Davis’ four-point platform includes making sure residents have clean drinking water, food, shelter and security, knowing that they have all four of these things.
He said he also wants to address the unsolved murders in the city.
Henry, 70, has been a city commissioner since 2006. Before that, she said she sat on several city boards and committees, including on the city’s Brownfield Redevelopment Authority and Personnel and Finance Committee.
The mother of two adult children is retired from working construction with Labor’s Local 355.
She said that as mayor, she would bring to the city commission the ability to build coalitions.
“That’s from the years of experience I have working in government,” she said. “Being a woman means I naturally reach out to my colleagues. We mother everyone and we look out for generations.”
She said her primary goal would be – city resources for city residents.
“Too many resources have not been dedicated to local neighborhoods.”
In addition, Henry wants to educate residents about how government works and make sure a city representative is at all meetings where the future of Benton Harbor is being discussed.
Christopher (C.F.) Jones
Jones, 49, was first appointed to the city commission in 2014 and was elected in 2015.
The father of two adult children and a 7-year-old son is a veteran of the U.S. Army.
He said the ability to communicate effectively and cultural awareness are important to be an effective mayor, along with being honest and having integrity.
“Cultural awareness is the ability of separating from yourself and becoming aware of the cultural beliefs, perceptions and values of others,” he said in an email. “The foundation of communication is one being Culturally aware.”
His goal is to be involved in the process of “providing solutions instead of excuses.”
“Providing a listening ear and an intuitive voice in resolving discrepancies in the community as well as providing an aiding and accountable presence in the neighboring communities of Berrien County,” he wrote. “As a true leader, it is important to positively influence the community and the city commission in achieving goals that may uplift as well as rebuild our city. This can, also, transfer into the significant position in employee performance and productivity. As a true leader, it is also important to guide as well as share in the vision of how the city is to function and progress in the future.”
Jones wants to forge an alliance with the Benton Harbor Area Schools superintendent to set up a summer program to help students do better on standardized tests.
Singleton, 63, was appointed as a city commissioner in January 2016 and was elected in 2017. Before that, he worked for the city in several capacities, including as chief of police and acting city manager.
The father of five adult children is married to Jennifer Jones Singleton and retired from law enforcement in the city.
He said he would bring years of municipal experience to the mayor’s seat, including knowledge of the overall management of the day-to-day operations of the city, police operation, economic development, negotiation skills in contracts for services and for employee unions agreements.
In addition, he said he has the ability to bring people together for a common purpose because he’s a great listener and an out-of-the-box thinker.
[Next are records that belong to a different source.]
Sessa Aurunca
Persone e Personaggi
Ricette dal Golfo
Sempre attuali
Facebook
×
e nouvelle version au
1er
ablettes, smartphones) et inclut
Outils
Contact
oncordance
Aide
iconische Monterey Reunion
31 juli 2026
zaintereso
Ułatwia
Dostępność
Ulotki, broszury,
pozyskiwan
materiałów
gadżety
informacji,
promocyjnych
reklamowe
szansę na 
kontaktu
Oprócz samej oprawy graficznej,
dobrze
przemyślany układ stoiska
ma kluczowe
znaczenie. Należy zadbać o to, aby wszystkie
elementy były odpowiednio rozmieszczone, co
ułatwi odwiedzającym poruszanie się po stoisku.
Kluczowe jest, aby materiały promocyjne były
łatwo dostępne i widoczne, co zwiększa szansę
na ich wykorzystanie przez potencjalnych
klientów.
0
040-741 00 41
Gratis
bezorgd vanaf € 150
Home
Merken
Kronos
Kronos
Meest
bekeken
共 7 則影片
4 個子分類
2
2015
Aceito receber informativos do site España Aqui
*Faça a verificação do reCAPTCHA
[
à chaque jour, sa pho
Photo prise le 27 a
His goals are to revitalize the neighborhoods from the inside out and to pursue “economic development initiatives that will strengthen the economy in the neighborhoods which in turn would create jobs and self sufficiency.”
He said he would do that by aggressively addressing blight and pursue initiatives for home improvement and new home building with the goal of “making our neighborhoods feel like home again.”
While revitalizing the neighborhoods, Singleton wants to continue to grow the downtown and business district and foster an inclusive and friendly entrepreneur environment.
Other goals include creating a youth development department and being more responsive to the needs of senior citizens.